Mayor Willie Brown has called The City's homeless problem manageable but
not solvable and laid out a number of programs to help get street people

   The mayor, speaking to The Examiner editorial board on Friday, wants to
force homeless people on General Assistance to use a portion of their
welfare stipends to rent rooms in city-owned residential hotels.

   Frank Jordan, Brown's predecessor in the mayor's office and now a
challenger in the upcoming mayor's race, tried to implement a similar
voter-approved project during his tenure but was blocked by a hostile and
more liberal Board of Supervisors. Brown's relationship with the board is
much more cozy; he appointed six of the legislative body's 11 members and
has close political ties with three others.

   Brown also wants to lobby for a change in the law to make it easier for
authorities to force the mentally ill living on the streets into treatment
programs. Similar efforts in other cities, most prominently New York City,
have been challenged by civil rights activists.

   Getting people help they need, Brown said, "is the bottom line."

   Brown, who faces voters Nov. 2 in an election in which homelessness is a
top issue, said he is under no illusion that he can solve the problem. "But
I can manage it," he said.

   Brown was asked to comment on how New York City Mayor Rudolph Giuliani
successfully tackled the problem in his city, yet it remains so vexing here.

   "What Giuliani has done is he has managed to have the political support
and the authority to move people along," Brown said.

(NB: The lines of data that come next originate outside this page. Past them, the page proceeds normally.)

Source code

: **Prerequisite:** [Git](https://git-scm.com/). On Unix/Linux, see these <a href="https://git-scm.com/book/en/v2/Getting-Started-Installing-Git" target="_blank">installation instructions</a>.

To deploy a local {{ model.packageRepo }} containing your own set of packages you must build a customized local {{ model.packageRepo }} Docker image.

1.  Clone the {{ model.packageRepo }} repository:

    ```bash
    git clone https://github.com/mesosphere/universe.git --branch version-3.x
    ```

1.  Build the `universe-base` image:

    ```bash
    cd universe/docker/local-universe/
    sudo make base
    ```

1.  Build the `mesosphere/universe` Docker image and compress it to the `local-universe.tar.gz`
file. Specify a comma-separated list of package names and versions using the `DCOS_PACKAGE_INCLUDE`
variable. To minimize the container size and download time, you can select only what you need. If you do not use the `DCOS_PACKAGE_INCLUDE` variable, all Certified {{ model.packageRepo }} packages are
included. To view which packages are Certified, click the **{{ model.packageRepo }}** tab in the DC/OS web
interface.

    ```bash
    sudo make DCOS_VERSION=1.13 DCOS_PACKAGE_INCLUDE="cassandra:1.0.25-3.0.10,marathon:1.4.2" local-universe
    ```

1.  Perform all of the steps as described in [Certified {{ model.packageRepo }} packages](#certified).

   San Francisco, he noted, is decidedly different, with a strong
contingent of community activists and elected leaders who would wage a
vigorous fight against such an endeavor.

   Still, Brown said he has no desire to wield authority like Giuliani has.
"I don't think it would be healthy for us in San Francisco," he said.

   The mayor suggested that he's also in a Catch-22. On one hand, he is
being told by certain constituents, particularly in the neighborhood
business community and hospitality industry, to clean up the streets and
clear out the homeless.

   "But the day you do it, you get called a bad person. You can't just
interfere with people's rights," he said.

   Brown experienced that most recently when his administration geared up
to confiscate shopping carts from homeless people. Public outcry forced him
this week to retreat.

   He also may run into difficulties with his plan to require welfare
recipients who live on the streets or in shelters to live in residential
hotels, particularly from homeless advocates who don't want homeless people
to be forced to do anything against their will.

   Brown, however, is hoping that his proposed program would be different
from Jordan's on several fronts. First, he wants it directly linked to
social service and health care programs. Second, The City would own the
hotels and turn them over to nonprofit agencies to run them, which he said
would assure that they would meet adequate habitability standards.

   The City already has started such a hotel voucher program for General
Assistance recipients on a small scale, but participation is voluntary.

   One of the biggest complaints about Jordan's proposal was that the
hotels that were to be used were considered by homeless activists to be
dirty and unsafe and they had too many rules.

   Under Brown's plan, no one would be kept out of the hotels for being
drunk, drug-addicted or violent. Each tenant would be provided his or her
own room with a lock and key.

   "The most difficult people to manage are the ones who are still on the
streets, and we want to eliminate that," Brown said.